No ano de 1842, suas tropas derrotaram as revoltas liberais em São Paulo e Minas Gerais, que aconteceram em função do Golpe da Maioridade (que impôs a maioridade prematura de Dom Pedro 2º). No mesmo ano, Caxias foi designado pelo imperador Dom Pedro II para reprimir a Revolução Farroupilha, de ordem republicana, que acontecia no sul do país. Apesar de a revolta contar com escravos negros em seu contingente, ela não era abolicionista e, ao final da negociação de paz, uma emboscada foi montada para matar esses escravos.
Por fim, sua outra grande atuação militar foi como comandante geral na Guerra do Paraguai, que, segundo estimativas, matou cerca de 300 mil paraguaios e 100 mil brasileiros. Depois de diversos avanços e de declarar a guerra ganha, Caxias resolveu nomear um comandante interino para seu cargo e voltou ao Brasil sem autorização do imperador, com o ditador paraguaio Francisco Solano López ainda vivo e escondido no interior do Paraguai. Mesmo assim, por seus serviços prestados na guerra e em diversas outras ocasiões, Dom Pedro II propôs uma reconciliação e o nomeou duque, o título mais alto da nobreza brasileira.
Apesar de ser o patrono do Exército Brasileiro e do dia do soldado ser comemorado na data de seu aniversário, é importante lembrar que, à época da formação militar de Caxias, a ideia do militarismo em si era muito diferente da de hoje.
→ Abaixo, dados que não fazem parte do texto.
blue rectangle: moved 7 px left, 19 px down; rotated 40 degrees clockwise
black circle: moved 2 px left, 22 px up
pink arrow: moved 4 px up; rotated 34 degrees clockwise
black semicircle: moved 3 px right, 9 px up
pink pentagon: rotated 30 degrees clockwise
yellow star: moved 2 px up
Adriana Barreto fala também no seu livro que uma das características do senso comum ao analisar o duque é essa visão anacrônica do que é “ser militar”, ressaltando que as tradições militares da época estavam muito ligadas a interesses conjunturais e, especialmente, ao império. Eram exércitos aristocráticos, o que refletiu muito na sua atuação.
O político
A questão conjuntural e a ligação de Duque de Caxias com o império não se restringiu, no entanto, ao campo militar. Embora raramente esteja descrito nas biografias, ele teve uma longa trajetória política no Partido Conservador (conhecido durante o período regencial como Partido Regressista). Da biografia escrita pelo padre Joaquim Pinto de Campos, apenas 54 das 510 páginas falam sobre a vida política. O silêncio sobre sua atuação nesse campo contribuiu para a formação da falsa imagem de que Duque de Caxias teria sido “apolítico”. O Partido Conservador era formado principalmente por grandes proprietários rurais, comerciantes ricos e funcionários de alto cargo no império. O partido defendia uma maior centralização do poder.
Os cargos ocupados por Duque de Caxias nesse período foram:
- Deputado pelo Maranhão (eleito em 1841)
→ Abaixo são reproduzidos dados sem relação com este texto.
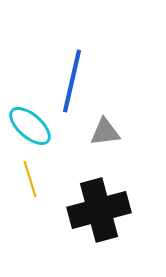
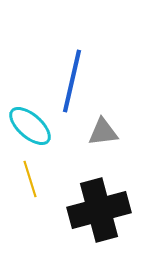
gray triangle: moved 2 px left
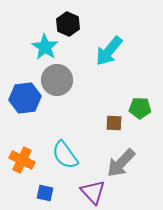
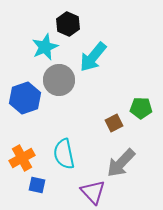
cyan star: rotated 16 degrees clockwise
cyan arrow: moved 16 px left, 6 px down
gray circle: moved 2 px right
blue hexagon: rotated 12 degrees counterclockwise
green pentagon: moved 1 px right
brown square: rotated 30 degrees counterclockwise
cyan semicircle: moved 1 px left, 1 px up; rotated 24 degrees clockwise
orange cross: moved 2 px up; rotated 35 degrees clockwise
blue square: moved 8 px left, 8 px up
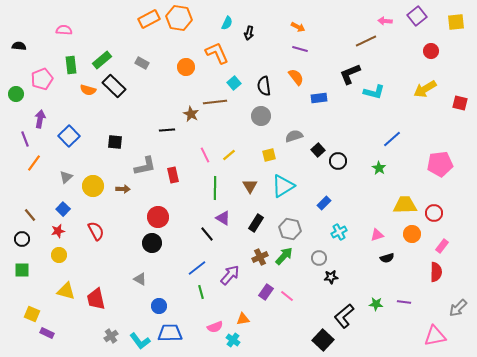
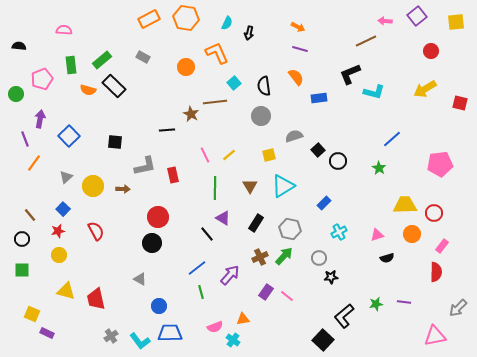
orange hexagon at (179, 18): moved 7 px right
gray rectangle at (142, 63): moved 1 px right, 6 px up
green star at (376, 304): rotated 16 degrees counterclockwise
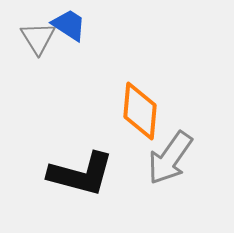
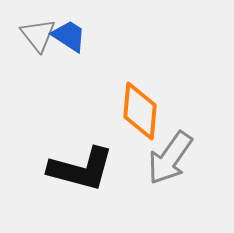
blue trapezoid: moved 11 px down
gray triangle: moved 3 px up; rotated 6 degrees counterclockwise
black L-shape: moved 5 px up
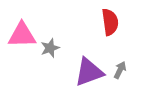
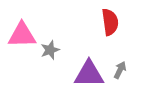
gray star: moved 2 px down
purple triangle: moved 2 px down; rotated 20 degrees clockwise
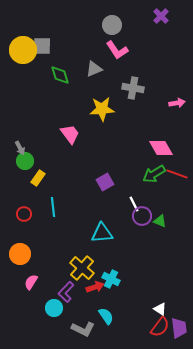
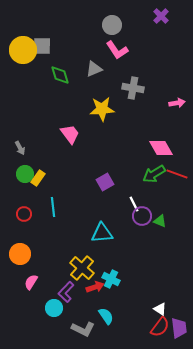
green circle: moved 13 px down
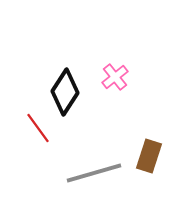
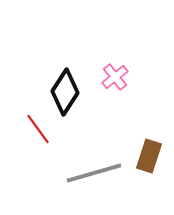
red line: moved 1 px down
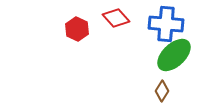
- Presidente das províncias do Maranhão (1839-1841)
- Presidente das províncias do Rio Grande do Sul (1842-1846 e 1851-1852);
- Vice-presidente de São Paulo (1842)
- Senador pelo Rio Grande do Sul em 1845 (cargo vitalício)
- Ministro da guerra nos gabinetes de 1853 (tendo ingressado em 1855), de 1861 e 1875 e, por fim, presidente do conselho de ministros desses mesmos três gabinetes.
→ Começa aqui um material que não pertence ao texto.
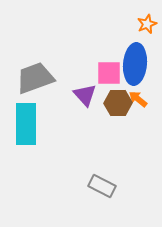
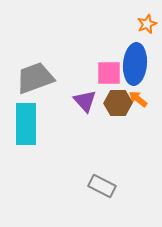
purple triangle: moved 6 px down
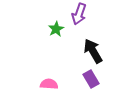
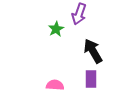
purple rectangle: rotated 30 degrees clockwise
pink semicircle: moved 6 px right, 1 px down
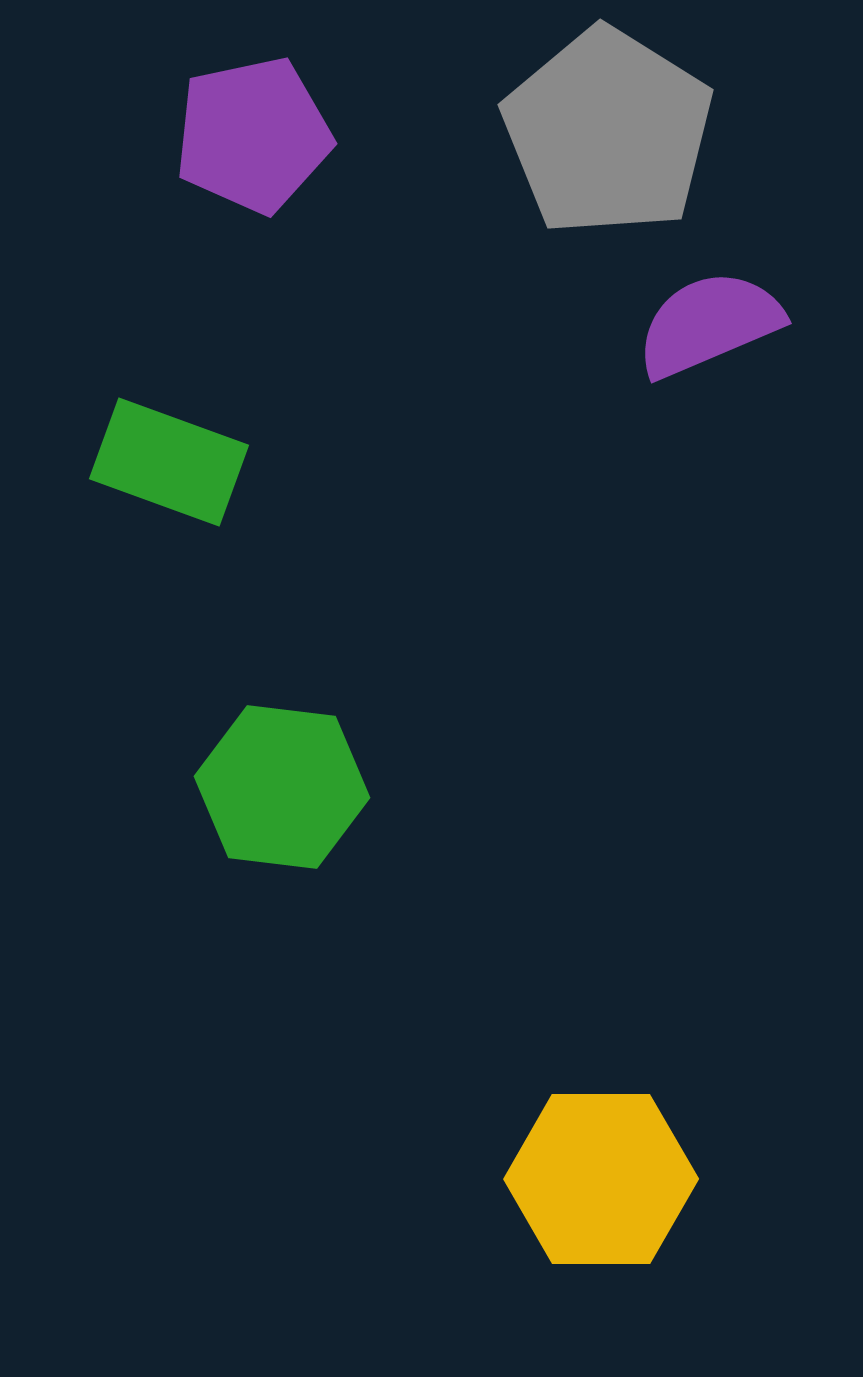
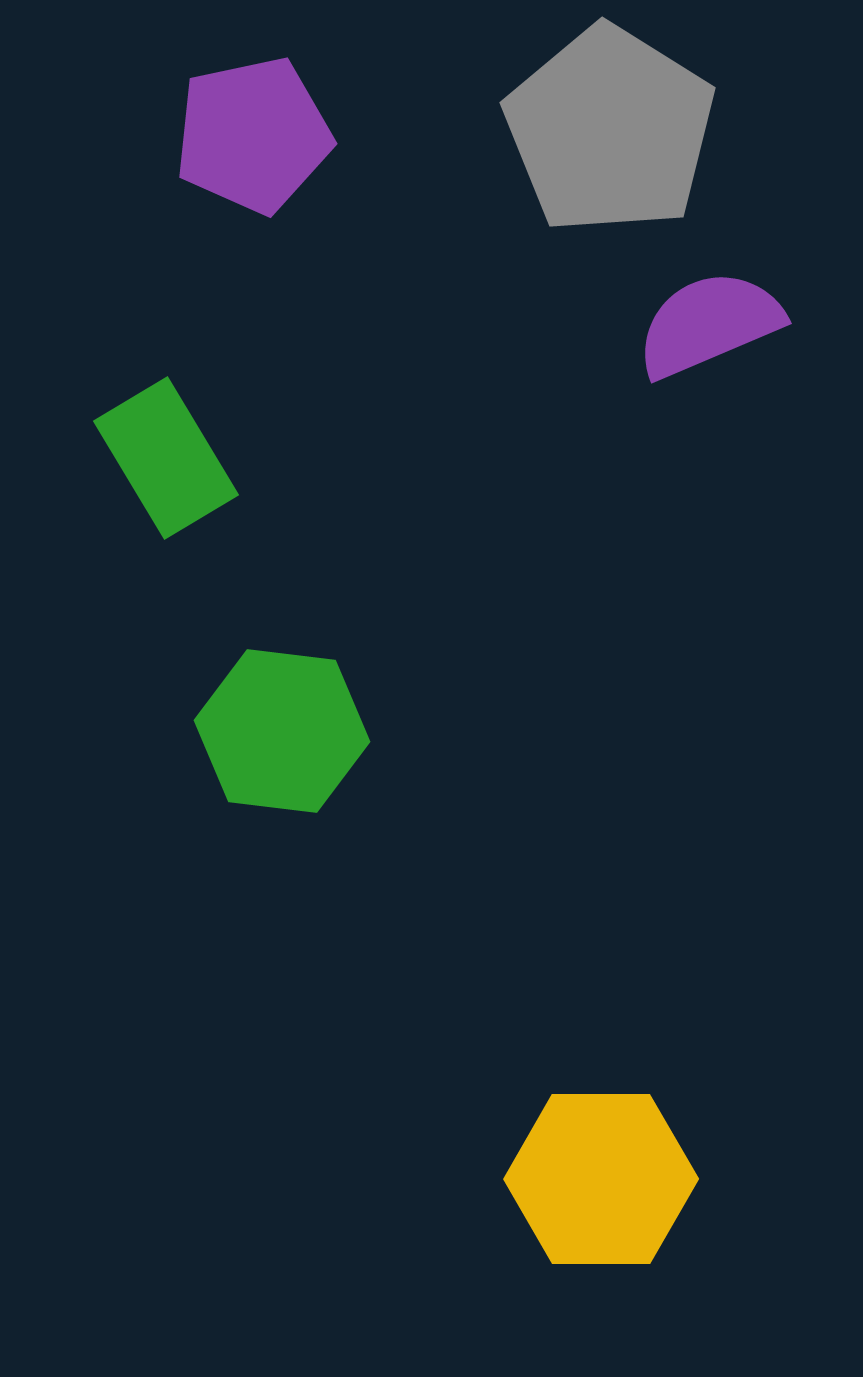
gray pentagon: moved 2 px right, 2 px up
green rectangle: moved 3 px left, 4 px up; rotated 39 degrees clockwise
green hexagon: moved 56 px up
Membros de sua família, como seus pais e tios, também atuaram na política — muitas vezes em campos opostos ao duque, em favor de revoltas como a Farroupilha.
Como o Duque de Caxias pode aparecer na sua prova
De acordo com Thomas Wisiak, coordenador de História do Grupo Etapa, não é comum nos grandes vestibulares perguntas especificamente sobre personagens históricos. O recorrente é que se cobre o contexto em que aquele personagem atuou. Nesse caso, fique de olho nas rebeliões regenciais, como a Balaiada, e nas empreitadas brasileiras na Bacia da Prata (em especial a Guerra do Paraguai).
O professor ressalta que também não é comum perguntas sobre a atuação política de Duque de Caxias, mas que conhecê-la pode ajudar a entender melhor a política interna do Segundo Reinado, em especial as chamadas questões militares. Ou seja, a melhor forma de estudar essa figura histórica é relacionando a sua trajetória com o contexto, com a situação política mais geral.